Have you ever been to an art fair, or a ladies’-night-out event, and witnessed actual scowling from the vendors? I’ve seen this. One side of the room is packed with people, and the other side is virtually empty. The vendors and their helpers get this look on their face, that look of defeat, like they’re wasting their time, like they’re bored, like they’d rather be anywhere else. Don’t ever be that person!
Remember you are creating a memory for your would-be customers. They may not buy anything from you on one occasion, but maybe something on your display stuck in their mind, and they might want to see about acquiring it later. What’s their memory of your space going to be? Are you smiling? Do you look engaged and ready to assist? Are you primping and prepping and styling your display with pride? Or are you scowling, or texting, or hunching over as you stare at the busy table on the other end of the room?
I’d bet most vendors don’t even realize this is how they come off. One way to stay aware of your demeanor is to keep watching your fellow vendors. Do they look preoccupied, uninviting, and otherwise miserable? Make sure you don’t look like them. Remember you have set up shop to show the world how unique and incredible your goods are, and how proud you are of it all. Be happy! Be thankful! And if you make a sale in the process, wonderful!
Giving your customers warm greetings and heart-felt thank you’s may be enough to make them remember you, and that puts you a step ahead.
Trust Your Gut
Ok, so you have a nice spot to set up, you’ve got all your items and displays ready. After the rush of getting it all together has passed, now what? You’ve got hours and hours to kill. If you’re lucky enough to have someone assist you (someone that you trust that is good company), it makes it easier to take bathroom and snack breaks.
As for me, I work alone. I guess I’m a control freak and if anything goes wrong I want it to be my fault. Sure I get busy, but I have the gift of gab to hold several peoples’ attention and I can keep the ball ever rolling toward the sale. One thing I know for sure it that TEN hours will go by in a flash, and it only feels like 3. I’ve worked 12 hour trunk shows, from 7 am to 7 pm, without skipping a beat. I know I’ve found my calling after working a 12 hour day and I still have energy after I get home and can’t wait to do it again tomorrow.
This feeling of fulfillment and gratitude gives me sustainable energy, but it wasn’t like that for me in other working conditions. I used to work for a huge corporate company that offered great pay and great benefits, but at the end of a mere 6 hour shift, I’d just want to collapse or go home and cry.

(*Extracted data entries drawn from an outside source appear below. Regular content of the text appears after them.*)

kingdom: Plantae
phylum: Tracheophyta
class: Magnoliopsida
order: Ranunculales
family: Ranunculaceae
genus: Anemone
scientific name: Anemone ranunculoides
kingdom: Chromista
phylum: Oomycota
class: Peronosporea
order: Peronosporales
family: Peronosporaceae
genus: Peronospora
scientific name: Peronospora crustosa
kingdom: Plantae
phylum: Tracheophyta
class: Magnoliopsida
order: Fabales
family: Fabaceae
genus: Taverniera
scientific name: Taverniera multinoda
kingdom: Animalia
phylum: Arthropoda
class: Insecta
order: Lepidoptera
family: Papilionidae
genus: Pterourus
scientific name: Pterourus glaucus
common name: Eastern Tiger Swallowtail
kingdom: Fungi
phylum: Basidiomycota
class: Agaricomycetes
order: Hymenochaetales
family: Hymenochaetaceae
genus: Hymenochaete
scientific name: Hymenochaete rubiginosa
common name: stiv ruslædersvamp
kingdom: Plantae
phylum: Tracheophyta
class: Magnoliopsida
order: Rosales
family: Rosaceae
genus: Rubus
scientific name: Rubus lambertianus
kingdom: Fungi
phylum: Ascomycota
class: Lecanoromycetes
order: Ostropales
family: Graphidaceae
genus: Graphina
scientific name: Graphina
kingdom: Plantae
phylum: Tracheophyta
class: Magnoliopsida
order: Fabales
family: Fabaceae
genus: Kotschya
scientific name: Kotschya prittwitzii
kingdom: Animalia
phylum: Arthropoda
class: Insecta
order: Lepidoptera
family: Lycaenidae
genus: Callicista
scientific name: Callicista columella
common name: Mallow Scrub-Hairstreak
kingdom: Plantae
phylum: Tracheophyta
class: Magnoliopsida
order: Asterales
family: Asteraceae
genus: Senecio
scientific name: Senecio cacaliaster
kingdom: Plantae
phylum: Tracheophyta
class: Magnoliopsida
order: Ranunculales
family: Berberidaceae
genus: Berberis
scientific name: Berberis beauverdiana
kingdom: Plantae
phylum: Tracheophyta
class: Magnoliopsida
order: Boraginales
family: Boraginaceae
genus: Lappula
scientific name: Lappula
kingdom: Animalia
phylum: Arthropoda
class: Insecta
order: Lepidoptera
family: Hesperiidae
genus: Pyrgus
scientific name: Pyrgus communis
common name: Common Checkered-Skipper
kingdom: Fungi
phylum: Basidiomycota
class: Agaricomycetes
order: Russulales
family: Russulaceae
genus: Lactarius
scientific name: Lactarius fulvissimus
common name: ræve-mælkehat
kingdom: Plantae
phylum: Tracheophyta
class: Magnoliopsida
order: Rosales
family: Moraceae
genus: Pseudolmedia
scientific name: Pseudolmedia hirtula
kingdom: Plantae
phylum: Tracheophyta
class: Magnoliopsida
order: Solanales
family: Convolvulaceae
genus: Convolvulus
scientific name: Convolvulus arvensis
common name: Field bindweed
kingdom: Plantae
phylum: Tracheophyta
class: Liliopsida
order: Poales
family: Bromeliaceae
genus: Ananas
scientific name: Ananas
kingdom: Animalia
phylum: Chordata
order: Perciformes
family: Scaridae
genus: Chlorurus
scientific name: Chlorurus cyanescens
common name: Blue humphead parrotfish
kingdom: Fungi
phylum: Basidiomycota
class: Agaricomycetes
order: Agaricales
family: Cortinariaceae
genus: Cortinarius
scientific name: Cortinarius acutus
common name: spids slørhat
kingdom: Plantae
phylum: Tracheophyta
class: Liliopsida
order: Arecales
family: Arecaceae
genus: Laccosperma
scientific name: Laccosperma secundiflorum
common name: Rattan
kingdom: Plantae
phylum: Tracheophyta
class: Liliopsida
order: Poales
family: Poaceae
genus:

Not that the work was so hard, but it’s such a drain to do something you just don’t want to do. So while doing trunk shows, pay attention to what your body is telling you. Are you unbearably, inexplicable tired after only 3 hours? Are you cranky, irritable, and silently complaining about things? Take notice! That is your gut telling you that maybe this side of the business is not for you, and that’s okay. Maybe you just enjoy the designing, or the assembling, or the advertising. Learning to trust your gut feelings is the best guide you can have, and only then are you able to walk the path that was meant for you.
I hope my trunk show experiences help you to make wise, time-saving decisions about where to set up your display. If you’re in it to win it, you’ll move heaven and earth to make it happen, but it doesn’t happen overnight. If it does happen overnight, please leave the address of the venue in the comment section below. Just kidding! Happy trunk show!